Tuesday, March 13, 2012







África, continente sem história?


Pedro J. Bondaczuk


O historiador J. M. Roberts, na introdução de um capítulo do livro "A História do Século XX", assinala: "...para a maior parte dos europeus, a África não tem história. Não de trata de arrogância, mas de ignorância dos fatos..."
O que esses europeus muitas vezes se esquecem, ou fazem questão de esquecer, é que a mais antiga civilização conhecida na história floresceu no continente africano, ou seja, no Egito, fertilizado pelo rico humus do Rio Nilo. E, através dos egípcios, certos detalhes sobre o misterioso continente africano eram conhecidos pelo mundo civilizado de então.
Já durante o Antigo Império, três ou quatro mil anos antes de Cristo, caravanas de mercadores e de exploração egípcias conheciam o Congo, no centro da África. O seu deus Seth era representado por uma cabeça de ocapi, animal somente encontrado na região do atual Zaire e somente poderia ser conhecido por quem por lá tivesse andado. O mesmo ocorria em relação aos pigmeus, mencionados por Homero, na "Ilíada", dos quais o grande poeta cego poderia ter tomado conhecimento somente através dos egípcios.
Num trecho da monumental epopéia, diz o poeta: "...tal como sobe ao céu o grasnar de grous que, afugentados pelo inverno e as constantes chuvas, voam com alarido, sobre as correntes do Oceano, para levar morte e ruína à raça dos PIGMEUS, já ao alvorecer prontos para a tremenda luta..."
Poucos europeus se lembram de Cartago e de Anibal Barcas, que chegou a colocar em xeque a superpotência da época, Roma, ao longo das três Guerras Púnicas. Muitos se olvidam que Santo Agostinho de Hipona foi africano. Isso, sem falar no total desconhecimento do notável e rico Reino Medieval de Gana, do poderoso Império de Mandigo e da extraordinária civilização do Zimbabwe que, embora tenha abarrotado os museus da Europa com suas preciosas obras de arte (obtidas através de pilhagens), poucos se deram ao trabalho de buscar conhecer a sua procedência.
O que os europeus conhecem a respeito da África se restringe às cartas e relatórios dos seus intrépidos desbravadores, como Fritz Hornemann, que decifrou o enigma do Rio Niger; do botânico e cirurgião escocês Mungo Park, que sob os auspícios da "Royal Geographical Society", costeando o Alto Senegal, explorou o centro-leste africano, indo além do Niger, demarcando o limite meridional do Saara e explorando o caminho do oeste, o Sudão; René Caillié, que atingiu a "Eldorado" da época na África, que excitava a imaginação da juventude européia em seus sonhos de riqueza fácil, ou seja, a mítica e perdida cidade de Timbuctu, já anteriormente descrita pelo viajante italiano Benedetto Dei.
Além desses, Heinrich Barth, que transmitiu ao Ocidente a imagem exata da África, pelo lado do Sudão e, assim, tornou possível a formação de uma idéia precisa das relações das tribos berberes e negras do Saara, bem como da sua história, língua, costumes, tradições e civilização, somente após sua viagem.

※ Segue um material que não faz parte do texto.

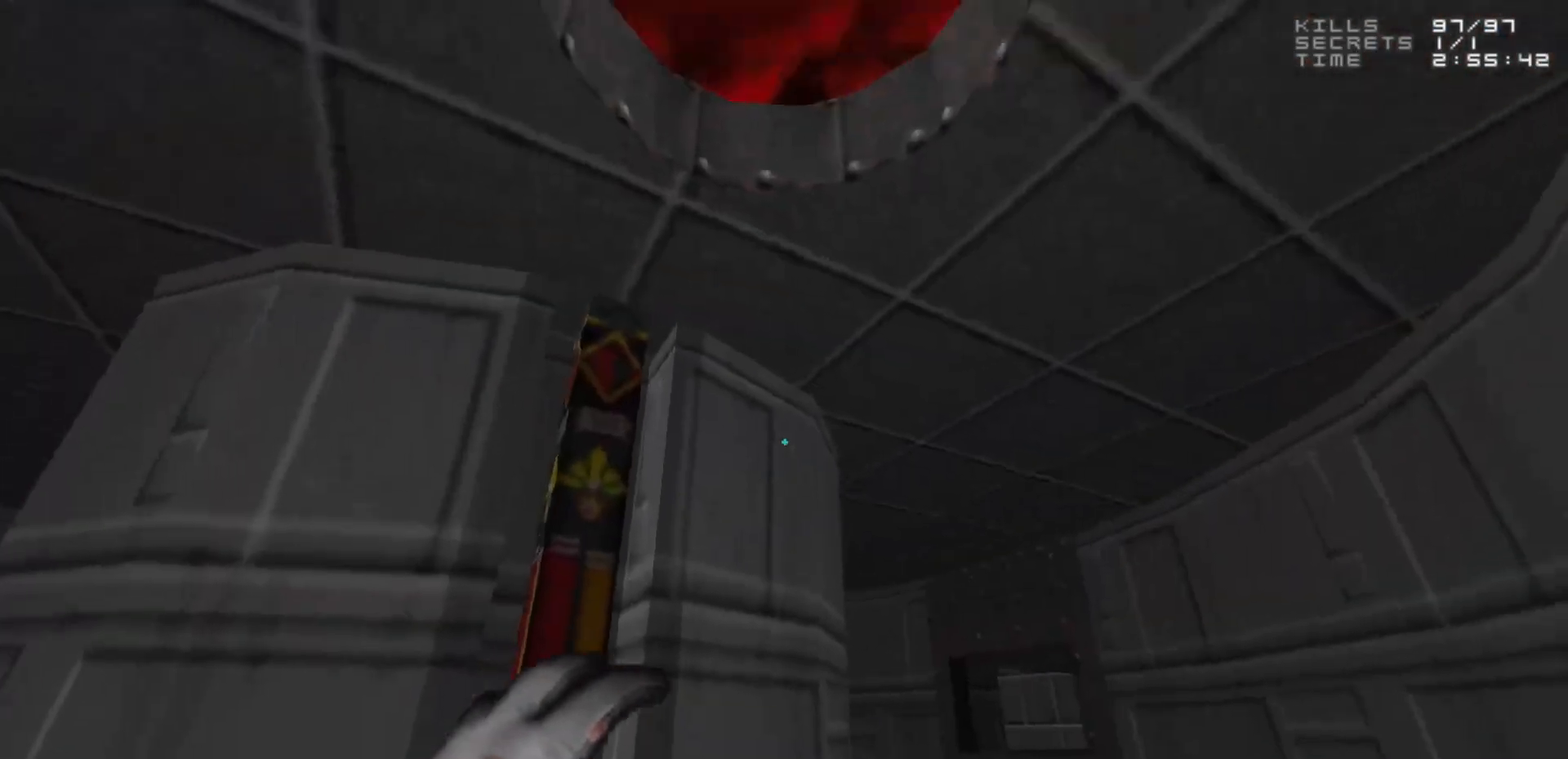
{"keys": [], "mouse": [], "events": [[300, "d", "down"], [433, "d", "up"]]}
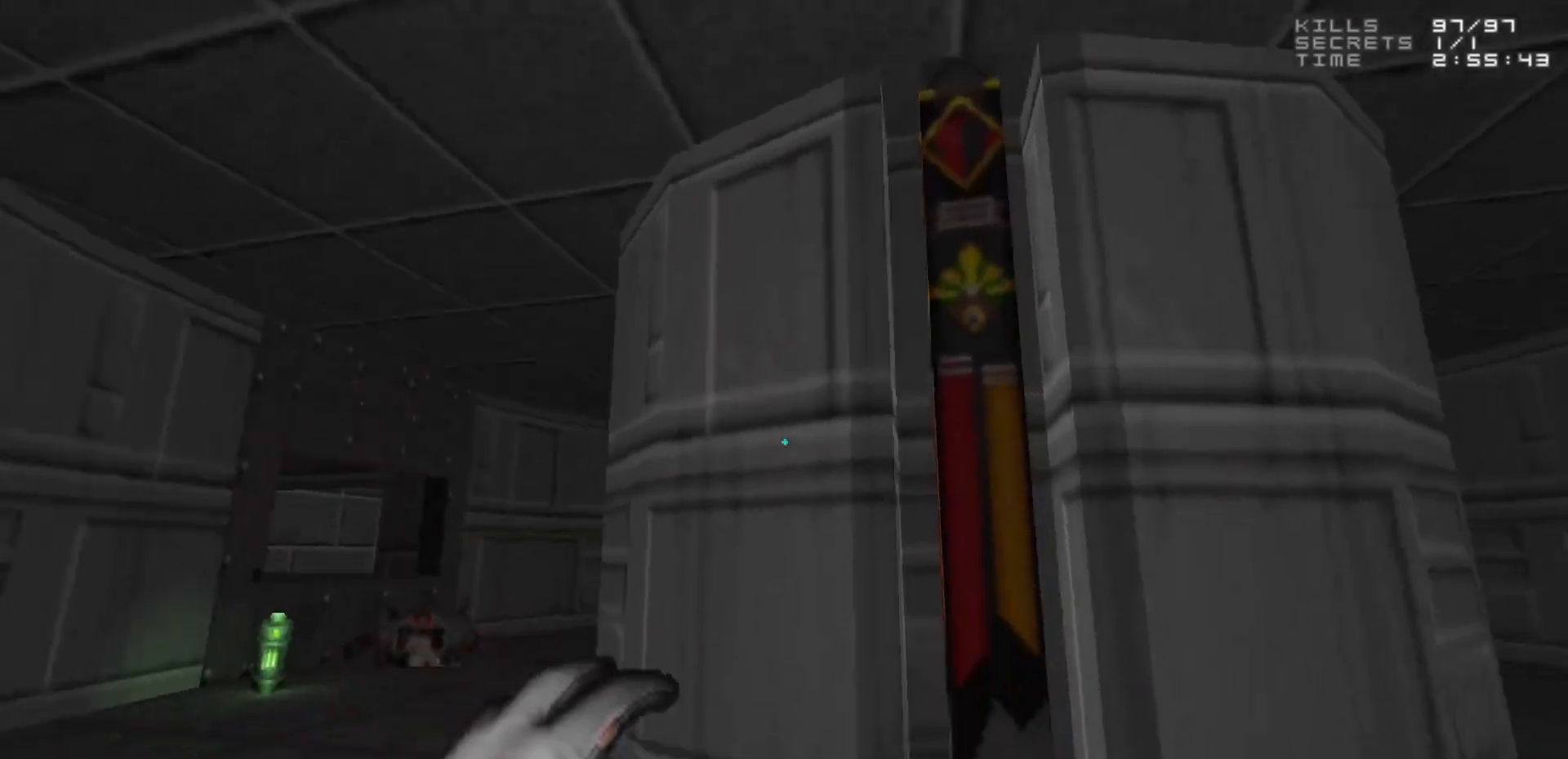
{"keys": ["a", "w"], "mouse": [], "events": [[17, "a", "down"], [117, "w", "down"]]}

Por esse feito, ele foi alçado, por Alexander von Humboldt, ao nível de Cristóvão Colombo, como desbravador de um mundo novo.
Gustav Nachtigal e Gerhard Rohlfs também exploraram o Saara, partindo dos desertos tunisino e líbio, desbravando caminhos inexplorados e revelando o coração da África aos europeus.
Além desses, ainda se inserem na galeria dos que desvendaram os segredos e as riquezas naturais do continente africano Hans Sucklow, Henry Duveyrier, o monge e ex-visconde Charles de Foucauld (mais um dos tantos mártires cuja vida a África ceifou), além das suas estrelas maiores (pelo menos mais conhecidas), ou seja, os exploradores David Livingstone, Henry Morton Stanley e Richard Burton, sem esquecer, todavia, de James Cook e Adolf Overweg.
Mesmo que a África não tivesse história (o que não é verdade), esses homens extraordinários, de espírito indômito, escreveram, com o sacrifício de suas vidas, as mais belas páginas de heroísmo e coragem do século XIX, tornando conhecidos para o mundo os mistérios, as riquezas e as misérias do "Continente da Esperança". Pena que das suas descobertas resultasse a covarde dominação da África pelas potências européias, no trágico episódio, de terríveis conseqüências, da colonização.

(Artigo publicado na página 3 da "Folha de Barão", em 17 de novembro de 1979).